WHAT IS REQUIRED:
Output, exactly and in full, only the lines from the one containing "Someone carried the orangey_candle" to the last line of the data. Pictures should not appear.

===== EXCERPTED RECORDS =====

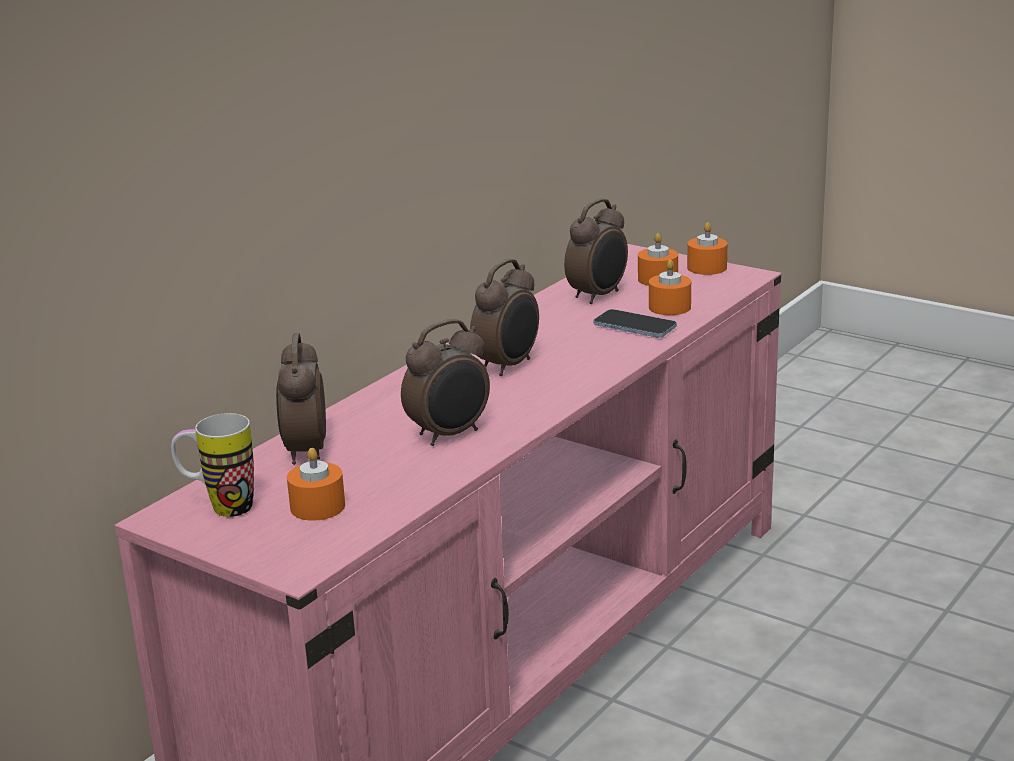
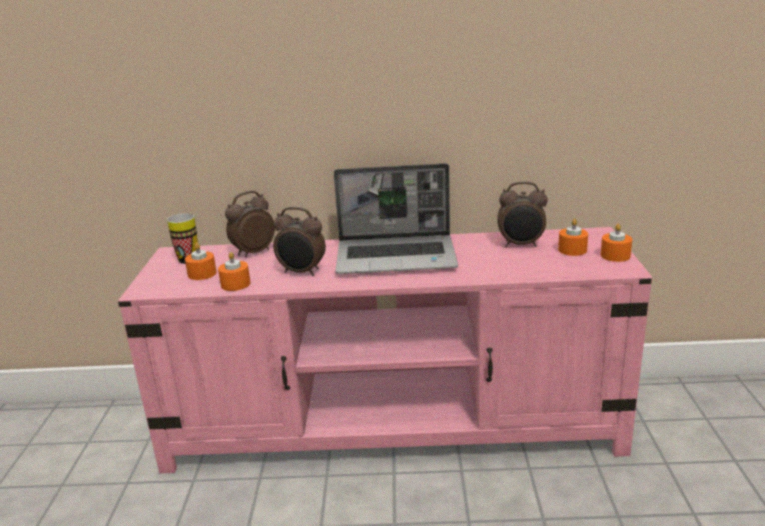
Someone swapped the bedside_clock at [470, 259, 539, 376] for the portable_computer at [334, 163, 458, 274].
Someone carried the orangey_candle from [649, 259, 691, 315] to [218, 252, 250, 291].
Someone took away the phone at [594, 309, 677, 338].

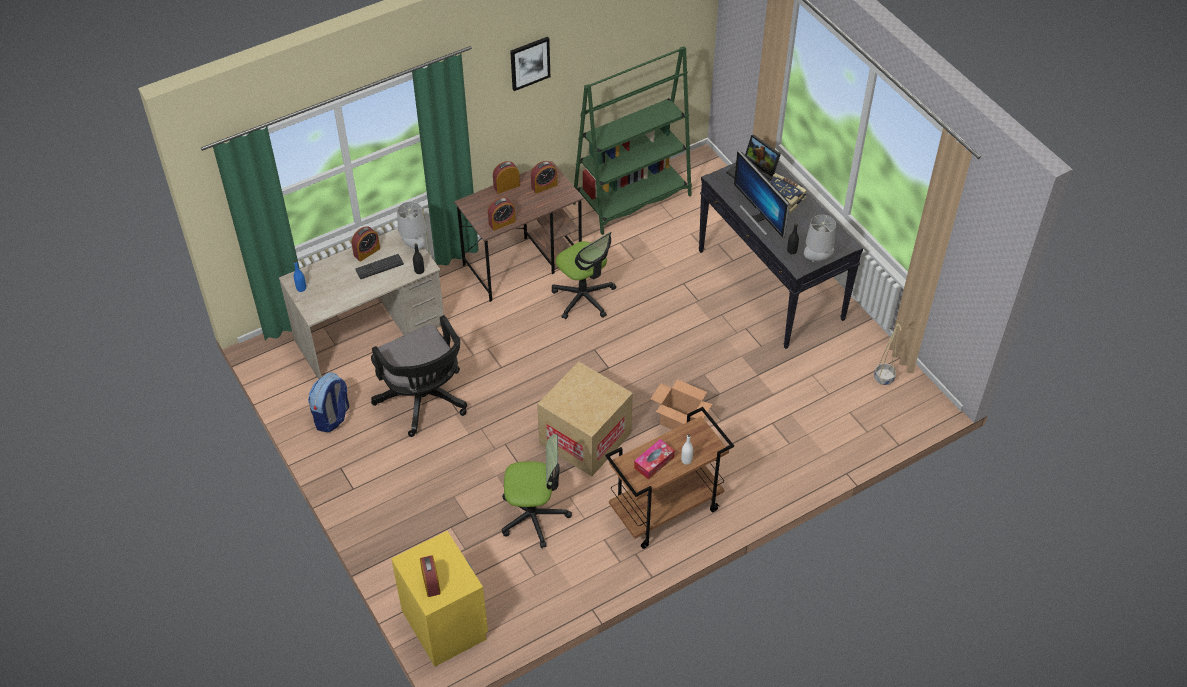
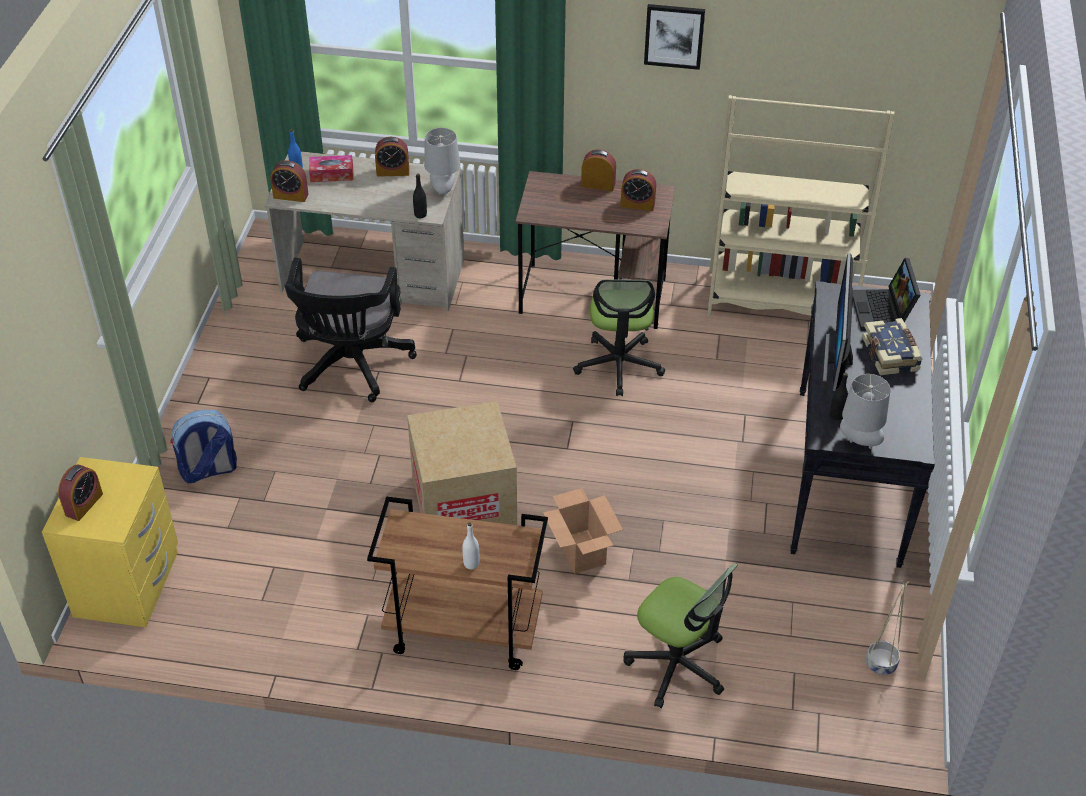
Someone repainted the green-coloured_shelving_unit at [573, 46, 692, 235], which became the beige-coloured_shelving_unit at [707, 95, 895, 317].
Someone carried the bedside_clock from [488, 197, 516, 231] to [271, 160, 309, 202].
Someone took away the computer_keyboard at [355, 254, 404, 279].
Someone carried the knapsack from [308, 372, 349, 432] to [170, 410, 237, 483].
Someone carried the computer_chair from [502, 434, 572, 548] to [623, 563, 738, 708].
Someone carried the tissue_box from [634, 439, 675, 480] to [309, 155, 353, 182].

=====

REPLY:
Someone carried the orangey_candle from [649, 259, 691, 315] to [218, 252, 250, 291].
Someone took away the phone at [594, 309, 677, 338].

Someone repainted the green-coloured_shelving_unit at [573, 46, 692, 235], which became the beige-coloured_shelving_unit at [707, 95, 895, 317].
Someone carried the bedside_clock from [488, 197, 516, 231] to [271, 160, 309, 202].
Someone took away the computer_keyboard at [355, 254, 404, 279].
Someone carried the knapsack from [308, 372, 349, 432] to [170, 410, 237, 483].
Someone carried the computer_chair from [502, 434, 572, 548] to [623, 563, 738, 708].
Someone carried the tissue_box from [634, 439, 675, 480] to [309, 155, 353, 182].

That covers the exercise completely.